The damages sought represent less than a fifth of the $386 million the FDIC spent on Silverton, the lawsuit alleges. The bank was declared insolvent in May 2009.
Begun in 1986 to serve small community banks, Silverton gained a national charter and expanded into real estate development and acquisition loans, according to the suit. Its assets grew to $3 billion in 2008 from $1.7 billion in 2005, the FDIC said.
Wholesale Bank
Silverton, a wholesale bank with no consumer operations, was owned and overseen by more than 400 community lenders in the region. It provided banking services, including wire-transfer systems, bond trading and credit-card operations, to about 1,400 institutions in 44 states.
The bank’s troubles began in early 2007, when it changed from a state to a national charter so it could accelerate its growth, according to a report by the Treasury Department’s Office of Inspector General, which reviews failures of banks regulated by the Office of the Comptroller of the Currency.
Silverton’s commercial real estate lending rose to $1.2 billion at the end of 2008 from $681 million at the end of 2006, the report said. The bank had $4.1 billion in assets when it failed. At the time, the FDIC estimated the closing would cost the insurance fund $1.3 billion.

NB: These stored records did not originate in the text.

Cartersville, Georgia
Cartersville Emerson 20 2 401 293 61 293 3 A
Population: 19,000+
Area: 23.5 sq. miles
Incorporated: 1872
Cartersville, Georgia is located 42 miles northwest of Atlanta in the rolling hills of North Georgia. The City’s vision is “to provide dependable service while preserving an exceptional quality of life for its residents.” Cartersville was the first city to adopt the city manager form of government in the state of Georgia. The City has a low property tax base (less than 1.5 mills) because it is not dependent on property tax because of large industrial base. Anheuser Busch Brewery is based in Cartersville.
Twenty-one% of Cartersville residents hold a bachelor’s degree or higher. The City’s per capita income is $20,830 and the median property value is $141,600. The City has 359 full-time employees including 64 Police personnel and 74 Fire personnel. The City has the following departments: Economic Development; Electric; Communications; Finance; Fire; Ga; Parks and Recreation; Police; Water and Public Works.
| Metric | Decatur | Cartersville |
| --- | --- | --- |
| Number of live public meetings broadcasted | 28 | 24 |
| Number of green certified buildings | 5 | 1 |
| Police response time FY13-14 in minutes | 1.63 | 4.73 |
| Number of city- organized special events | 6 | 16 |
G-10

The suit names former chief executive officer and board member Tom A. Bryan, former Chief Lending Officer Brian D. Bueche, and former Chief Credit Officer and Senior Vice President Brock Fredette. Bryan, the lead defendant, and Fredette didn’t respond to messages left on their home telephones seeking comment on the suit. Efforts to locate Bueche were unsuccessful.
The agency sued 14 other former directors as well.
The case is Federal Deposit Insurance Corporation v. Bryan, 1:11-CV-2790, Northern District of Georgia (Atlanta).